*Extracted information:*
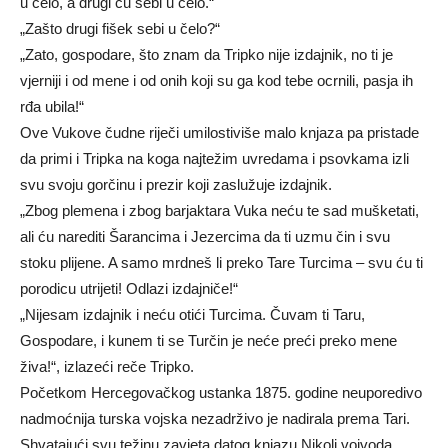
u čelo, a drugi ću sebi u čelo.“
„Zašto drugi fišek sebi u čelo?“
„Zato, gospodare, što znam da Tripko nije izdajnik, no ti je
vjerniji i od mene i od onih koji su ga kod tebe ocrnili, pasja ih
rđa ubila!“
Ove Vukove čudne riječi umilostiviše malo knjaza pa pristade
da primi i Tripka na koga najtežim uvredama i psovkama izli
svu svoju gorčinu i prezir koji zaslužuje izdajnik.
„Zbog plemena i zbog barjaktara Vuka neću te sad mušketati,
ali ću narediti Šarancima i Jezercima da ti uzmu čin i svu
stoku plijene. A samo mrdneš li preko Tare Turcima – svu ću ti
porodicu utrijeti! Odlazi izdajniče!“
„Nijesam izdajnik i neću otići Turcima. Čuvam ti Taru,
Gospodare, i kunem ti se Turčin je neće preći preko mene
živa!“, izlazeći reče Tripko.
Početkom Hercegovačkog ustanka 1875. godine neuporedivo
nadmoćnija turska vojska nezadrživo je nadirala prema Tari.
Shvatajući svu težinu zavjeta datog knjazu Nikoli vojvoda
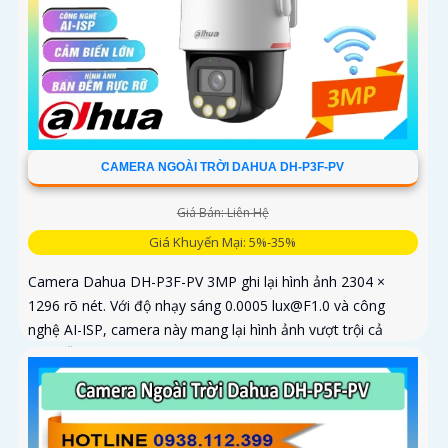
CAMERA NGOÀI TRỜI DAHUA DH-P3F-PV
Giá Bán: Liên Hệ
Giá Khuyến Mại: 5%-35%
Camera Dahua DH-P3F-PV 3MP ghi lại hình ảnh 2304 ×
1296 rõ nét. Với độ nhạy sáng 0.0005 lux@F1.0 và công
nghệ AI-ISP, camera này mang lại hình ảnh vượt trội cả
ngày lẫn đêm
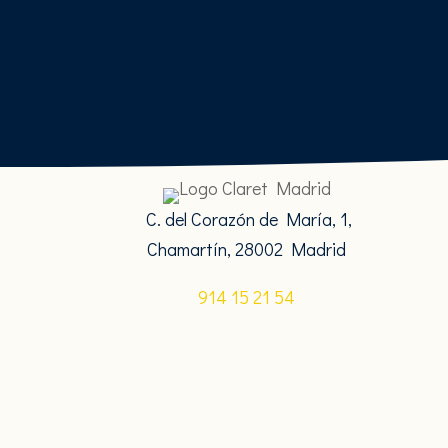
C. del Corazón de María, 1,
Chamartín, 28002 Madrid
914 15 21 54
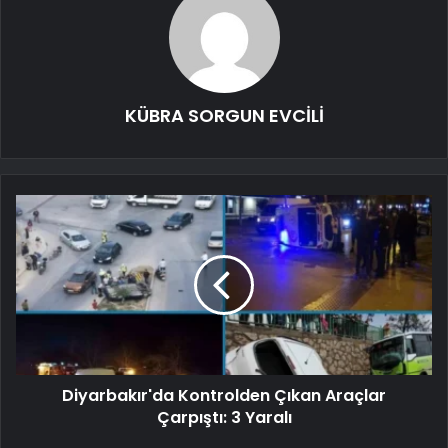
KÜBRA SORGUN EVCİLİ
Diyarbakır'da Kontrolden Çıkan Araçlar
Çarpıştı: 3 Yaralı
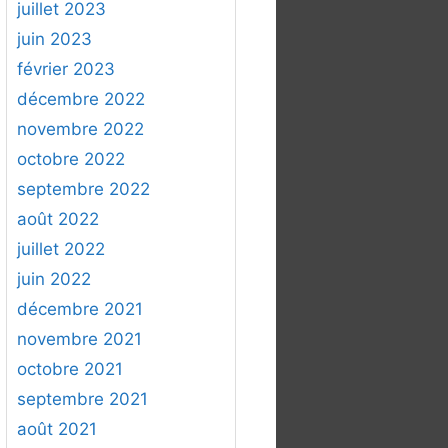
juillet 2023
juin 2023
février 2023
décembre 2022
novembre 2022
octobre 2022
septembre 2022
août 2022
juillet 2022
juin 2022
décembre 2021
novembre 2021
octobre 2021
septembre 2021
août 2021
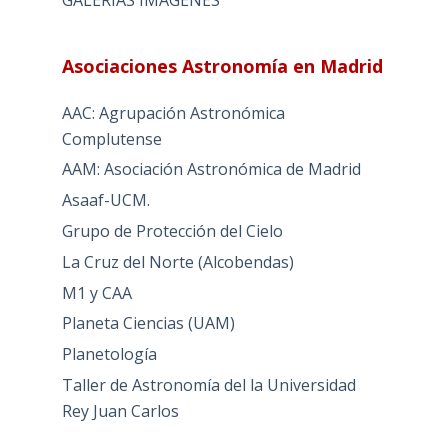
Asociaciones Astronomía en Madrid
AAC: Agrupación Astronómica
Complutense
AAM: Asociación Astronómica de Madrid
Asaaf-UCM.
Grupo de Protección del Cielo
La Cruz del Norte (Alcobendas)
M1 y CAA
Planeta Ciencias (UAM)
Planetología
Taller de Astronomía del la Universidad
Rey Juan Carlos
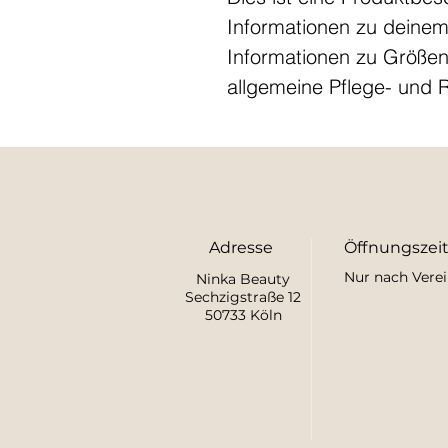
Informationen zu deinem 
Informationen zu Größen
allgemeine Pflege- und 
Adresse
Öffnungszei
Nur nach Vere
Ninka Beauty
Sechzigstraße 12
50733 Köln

*Job item:* What you return should be only the exact lines from the top of the entries through the line with "izdajnik i neću", minus the pictures.

*Task result:*
u čelo, a drugi ću sebi u čelo.“
„Zašto drugi fišek sebi u čelo?“
„Zato, gospodare, što znam da Tripko nije izdajnik, no ti je
vjerniji i od mene i od onih koji su ga kod tebe ocrnili, pasja ih
rđa ubila!“
Ove Vukove čudne riječi umilostiviše malo knjaza pa pristade
da primi i Tripka na koga najtežim uvredama i psovkama izli
svu svoju gorčinu i prezir koji zaslužuje izdajnik.
„Zbog plemena i zbog barjaktara Vuka neću te sad mušketati,
ali ću narediti Šarancima i Jezercima da ti uzmu čin i svu
stoku plijene. A samo mrdneš li preko Tare Turcima – svu ću ti
porodicu utrijeti! Odlazi izdajniče!“
„Nijesam izdajnik i neću otići Turcima. Čuvam ti Taru,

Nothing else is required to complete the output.